§ **Task**: Please retype, unchanged, each line from the top of the material below through the line where "los relativos a" appears.

>>

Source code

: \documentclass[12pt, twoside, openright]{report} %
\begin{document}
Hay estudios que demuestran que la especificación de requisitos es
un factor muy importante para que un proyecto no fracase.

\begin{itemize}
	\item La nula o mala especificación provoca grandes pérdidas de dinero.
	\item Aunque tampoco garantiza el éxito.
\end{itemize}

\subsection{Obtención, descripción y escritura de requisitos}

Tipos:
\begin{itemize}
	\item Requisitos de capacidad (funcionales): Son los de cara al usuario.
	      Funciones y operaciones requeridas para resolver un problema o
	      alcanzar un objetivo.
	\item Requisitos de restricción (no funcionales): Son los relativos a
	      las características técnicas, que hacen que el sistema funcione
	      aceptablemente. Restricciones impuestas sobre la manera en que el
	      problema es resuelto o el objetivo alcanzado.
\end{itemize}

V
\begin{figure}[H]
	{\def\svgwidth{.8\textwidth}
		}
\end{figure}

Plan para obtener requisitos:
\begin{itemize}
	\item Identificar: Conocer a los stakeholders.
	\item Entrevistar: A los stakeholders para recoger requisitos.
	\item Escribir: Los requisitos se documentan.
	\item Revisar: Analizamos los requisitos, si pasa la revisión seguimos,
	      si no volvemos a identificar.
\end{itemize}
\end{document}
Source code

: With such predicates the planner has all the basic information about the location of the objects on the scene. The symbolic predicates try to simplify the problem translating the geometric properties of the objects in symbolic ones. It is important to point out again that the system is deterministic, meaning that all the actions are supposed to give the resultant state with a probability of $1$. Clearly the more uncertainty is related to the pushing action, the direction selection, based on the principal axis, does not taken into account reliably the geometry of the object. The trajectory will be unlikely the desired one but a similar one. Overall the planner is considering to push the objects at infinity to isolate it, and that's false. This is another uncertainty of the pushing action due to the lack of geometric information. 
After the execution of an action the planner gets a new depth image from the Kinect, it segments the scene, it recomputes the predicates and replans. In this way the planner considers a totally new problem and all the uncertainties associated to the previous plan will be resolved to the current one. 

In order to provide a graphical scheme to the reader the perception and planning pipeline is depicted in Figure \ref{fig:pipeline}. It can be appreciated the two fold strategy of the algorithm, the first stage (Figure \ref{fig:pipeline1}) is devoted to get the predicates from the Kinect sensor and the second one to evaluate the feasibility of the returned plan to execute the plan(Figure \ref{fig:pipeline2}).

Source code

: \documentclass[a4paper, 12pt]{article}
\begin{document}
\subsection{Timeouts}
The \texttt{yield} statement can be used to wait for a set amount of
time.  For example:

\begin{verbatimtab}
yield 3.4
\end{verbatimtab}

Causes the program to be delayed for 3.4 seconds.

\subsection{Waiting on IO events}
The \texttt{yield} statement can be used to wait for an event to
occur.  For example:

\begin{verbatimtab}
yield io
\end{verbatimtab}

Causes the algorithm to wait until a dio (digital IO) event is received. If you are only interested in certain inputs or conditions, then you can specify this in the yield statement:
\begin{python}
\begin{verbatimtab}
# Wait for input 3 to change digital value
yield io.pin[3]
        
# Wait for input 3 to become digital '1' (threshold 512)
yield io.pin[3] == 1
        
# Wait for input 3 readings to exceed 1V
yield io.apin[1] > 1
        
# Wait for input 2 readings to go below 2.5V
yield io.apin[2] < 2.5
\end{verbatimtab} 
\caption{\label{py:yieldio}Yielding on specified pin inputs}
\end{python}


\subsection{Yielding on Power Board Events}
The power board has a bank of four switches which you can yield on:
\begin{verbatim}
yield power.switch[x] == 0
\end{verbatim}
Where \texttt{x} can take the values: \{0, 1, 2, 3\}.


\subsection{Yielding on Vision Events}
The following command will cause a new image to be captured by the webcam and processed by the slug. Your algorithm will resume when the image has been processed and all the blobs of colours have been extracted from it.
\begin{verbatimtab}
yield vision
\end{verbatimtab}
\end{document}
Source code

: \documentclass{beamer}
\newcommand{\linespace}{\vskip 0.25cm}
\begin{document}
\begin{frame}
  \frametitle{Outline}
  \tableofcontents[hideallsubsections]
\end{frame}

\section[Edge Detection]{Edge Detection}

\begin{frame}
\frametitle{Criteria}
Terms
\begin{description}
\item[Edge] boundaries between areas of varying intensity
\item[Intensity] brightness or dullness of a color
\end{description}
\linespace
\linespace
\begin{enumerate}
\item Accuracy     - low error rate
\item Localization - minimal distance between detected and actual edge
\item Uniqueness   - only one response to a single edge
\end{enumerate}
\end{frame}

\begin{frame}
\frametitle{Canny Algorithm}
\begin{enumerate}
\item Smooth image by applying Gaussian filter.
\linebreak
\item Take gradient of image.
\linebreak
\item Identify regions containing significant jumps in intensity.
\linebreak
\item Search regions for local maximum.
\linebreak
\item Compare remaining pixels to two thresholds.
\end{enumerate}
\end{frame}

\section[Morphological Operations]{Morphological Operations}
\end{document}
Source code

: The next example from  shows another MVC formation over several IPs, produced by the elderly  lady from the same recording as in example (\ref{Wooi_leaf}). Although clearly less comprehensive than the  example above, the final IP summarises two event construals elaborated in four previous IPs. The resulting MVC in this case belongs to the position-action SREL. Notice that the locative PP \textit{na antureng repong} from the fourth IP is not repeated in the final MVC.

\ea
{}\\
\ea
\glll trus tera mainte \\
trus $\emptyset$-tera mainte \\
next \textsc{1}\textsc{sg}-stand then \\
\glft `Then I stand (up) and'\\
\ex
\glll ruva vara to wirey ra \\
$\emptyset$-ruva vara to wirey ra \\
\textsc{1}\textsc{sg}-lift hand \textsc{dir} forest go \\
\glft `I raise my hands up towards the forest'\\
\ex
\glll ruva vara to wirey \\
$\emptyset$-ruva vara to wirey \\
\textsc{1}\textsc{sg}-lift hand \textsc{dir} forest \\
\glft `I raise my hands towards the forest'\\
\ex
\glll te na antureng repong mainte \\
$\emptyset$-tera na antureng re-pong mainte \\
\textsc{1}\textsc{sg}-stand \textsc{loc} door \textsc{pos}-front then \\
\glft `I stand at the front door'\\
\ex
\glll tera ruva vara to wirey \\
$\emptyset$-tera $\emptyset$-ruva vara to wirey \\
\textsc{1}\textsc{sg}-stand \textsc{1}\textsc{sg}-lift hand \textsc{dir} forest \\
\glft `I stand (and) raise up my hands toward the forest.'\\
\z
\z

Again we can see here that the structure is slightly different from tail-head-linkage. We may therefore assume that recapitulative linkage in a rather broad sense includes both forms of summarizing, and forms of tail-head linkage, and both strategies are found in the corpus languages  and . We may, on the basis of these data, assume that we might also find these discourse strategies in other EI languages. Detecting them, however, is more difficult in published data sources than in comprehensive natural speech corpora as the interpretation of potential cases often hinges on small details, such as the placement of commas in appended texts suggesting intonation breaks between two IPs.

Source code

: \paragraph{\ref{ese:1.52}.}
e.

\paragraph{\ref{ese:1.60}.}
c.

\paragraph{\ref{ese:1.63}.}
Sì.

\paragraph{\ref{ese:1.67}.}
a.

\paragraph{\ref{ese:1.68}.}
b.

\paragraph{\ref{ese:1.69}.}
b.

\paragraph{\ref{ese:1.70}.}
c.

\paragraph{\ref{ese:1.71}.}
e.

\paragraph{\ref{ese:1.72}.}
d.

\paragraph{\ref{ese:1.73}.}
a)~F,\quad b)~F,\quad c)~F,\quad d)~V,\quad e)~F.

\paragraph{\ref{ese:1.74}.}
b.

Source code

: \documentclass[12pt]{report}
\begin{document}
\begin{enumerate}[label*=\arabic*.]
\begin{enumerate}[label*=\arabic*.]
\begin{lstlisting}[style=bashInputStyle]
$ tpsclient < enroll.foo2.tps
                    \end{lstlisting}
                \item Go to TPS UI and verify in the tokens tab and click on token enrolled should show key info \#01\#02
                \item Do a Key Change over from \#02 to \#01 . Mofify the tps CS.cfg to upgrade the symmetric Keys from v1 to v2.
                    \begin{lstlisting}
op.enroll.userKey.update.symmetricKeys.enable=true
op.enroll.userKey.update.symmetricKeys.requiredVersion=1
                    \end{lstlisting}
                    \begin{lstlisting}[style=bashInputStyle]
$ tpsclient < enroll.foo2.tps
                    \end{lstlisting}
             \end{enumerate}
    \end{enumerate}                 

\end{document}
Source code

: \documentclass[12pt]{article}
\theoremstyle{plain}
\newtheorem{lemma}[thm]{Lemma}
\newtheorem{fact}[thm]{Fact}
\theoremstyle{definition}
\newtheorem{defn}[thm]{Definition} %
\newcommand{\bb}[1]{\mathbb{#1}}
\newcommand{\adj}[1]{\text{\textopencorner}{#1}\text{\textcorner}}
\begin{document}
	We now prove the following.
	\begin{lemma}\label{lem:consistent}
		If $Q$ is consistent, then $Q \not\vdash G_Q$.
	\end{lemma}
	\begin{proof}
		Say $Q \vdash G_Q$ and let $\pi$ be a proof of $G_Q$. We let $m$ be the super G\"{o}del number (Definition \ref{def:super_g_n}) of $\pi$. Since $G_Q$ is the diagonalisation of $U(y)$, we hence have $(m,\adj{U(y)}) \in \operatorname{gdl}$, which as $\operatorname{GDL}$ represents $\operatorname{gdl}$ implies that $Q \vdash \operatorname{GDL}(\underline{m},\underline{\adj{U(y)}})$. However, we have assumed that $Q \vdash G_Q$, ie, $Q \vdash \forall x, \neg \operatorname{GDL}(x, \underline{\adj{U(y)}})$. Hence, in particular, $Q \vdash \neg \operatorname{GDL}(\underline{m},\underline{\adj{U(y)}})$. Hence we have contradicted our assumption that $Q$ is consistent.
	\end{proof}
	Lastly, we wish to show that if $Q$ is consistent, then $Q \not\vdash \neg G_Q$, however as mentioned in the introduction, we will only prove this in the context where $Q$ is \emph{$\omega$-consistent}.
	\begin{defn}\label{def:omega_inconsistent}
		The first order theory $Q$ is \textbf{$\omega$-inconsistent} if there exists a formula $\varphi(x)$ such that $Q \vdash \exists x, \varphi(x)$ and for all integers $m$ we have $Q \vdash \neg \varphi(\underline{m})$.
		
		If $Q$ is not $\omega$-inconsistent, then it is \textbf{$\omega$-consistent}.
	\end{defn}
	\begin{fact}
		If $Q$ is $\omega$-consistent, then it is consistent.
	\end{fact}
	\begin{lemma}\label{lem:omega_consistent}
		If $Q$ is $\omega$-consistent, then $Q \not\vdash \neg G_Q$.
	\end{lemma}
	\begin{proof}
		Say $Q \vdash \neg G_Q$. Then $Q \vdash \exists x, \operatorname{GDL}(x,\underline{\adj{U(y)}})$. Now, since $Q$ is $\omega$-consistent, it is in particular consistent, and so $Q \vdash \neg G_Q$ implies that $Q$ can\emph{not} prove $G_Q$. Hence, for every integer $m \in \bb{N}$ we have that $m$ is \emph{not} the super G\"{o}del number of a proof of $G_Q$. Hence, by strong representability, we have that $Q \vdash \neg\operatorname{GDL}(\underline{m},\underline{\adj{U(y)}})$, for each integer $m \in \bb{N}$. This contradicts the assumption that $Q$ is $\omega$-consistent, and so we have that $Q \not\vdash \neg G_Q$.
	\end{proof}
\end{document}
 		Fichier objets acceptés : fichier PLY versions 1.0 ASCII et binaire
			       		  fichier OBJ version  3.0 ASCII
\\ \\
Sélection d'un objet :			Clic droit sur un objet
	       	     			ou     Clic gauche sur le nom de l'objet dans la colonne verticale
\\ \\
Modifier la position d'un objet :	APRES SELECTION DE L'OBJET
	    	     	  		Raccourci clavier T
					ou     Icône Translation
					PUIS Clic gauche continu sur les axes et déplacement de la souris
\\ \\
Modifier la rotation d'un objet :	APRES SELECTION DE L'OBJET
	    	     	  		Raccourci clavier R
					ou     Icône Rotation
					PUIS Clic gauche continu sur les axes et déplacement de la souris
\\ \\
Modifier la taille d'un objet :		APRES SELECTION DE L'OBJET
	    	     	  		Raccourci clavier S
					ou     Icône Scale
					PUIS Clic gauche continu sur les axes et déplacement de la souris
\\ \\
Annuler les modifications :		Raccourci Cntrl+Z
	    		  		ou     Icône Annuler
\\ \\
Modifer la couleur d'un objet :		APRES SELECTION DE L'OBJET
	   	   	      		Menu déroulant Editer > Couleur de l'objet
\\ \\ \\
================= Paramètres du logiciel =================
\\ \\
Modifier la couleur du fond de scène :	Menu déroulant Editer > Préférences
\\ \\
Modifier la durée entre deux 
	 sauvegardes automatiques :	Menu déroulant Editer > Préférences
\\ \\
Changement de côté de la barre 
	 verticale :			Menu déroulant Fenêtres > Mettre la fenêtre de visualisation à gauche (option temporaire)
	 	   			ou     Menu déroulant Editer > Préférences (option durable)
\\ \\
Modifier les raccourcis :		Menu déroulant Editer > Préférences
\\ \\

<<

§ **Your response**:
Source code

: \documentclass[12pt, twoside, openright]{report} %
\begin{document}
Hay estudios que demuestran que la especificación de requisitos es
un factor muy importante para que un proyecto no fracase.

\begin{itemize}
	\item La nula o mala especificación provoca grandes pérdidas de dinero.
	\item Aunque tampoco garantiza el éxito.
\end{itemize}

\subsection{Obtención, descripción y escritura de requisitos}

Tipos:
\begin{itemize}
	\item Requisitos de capacidad (funcionales): Son los de cara al usuario.
	      Funciones y operaciones requeridas para resolver un problema o
	      alcanzar un objetivo.
	\item Requisitos de restricción (no funcionales): Son los relativos a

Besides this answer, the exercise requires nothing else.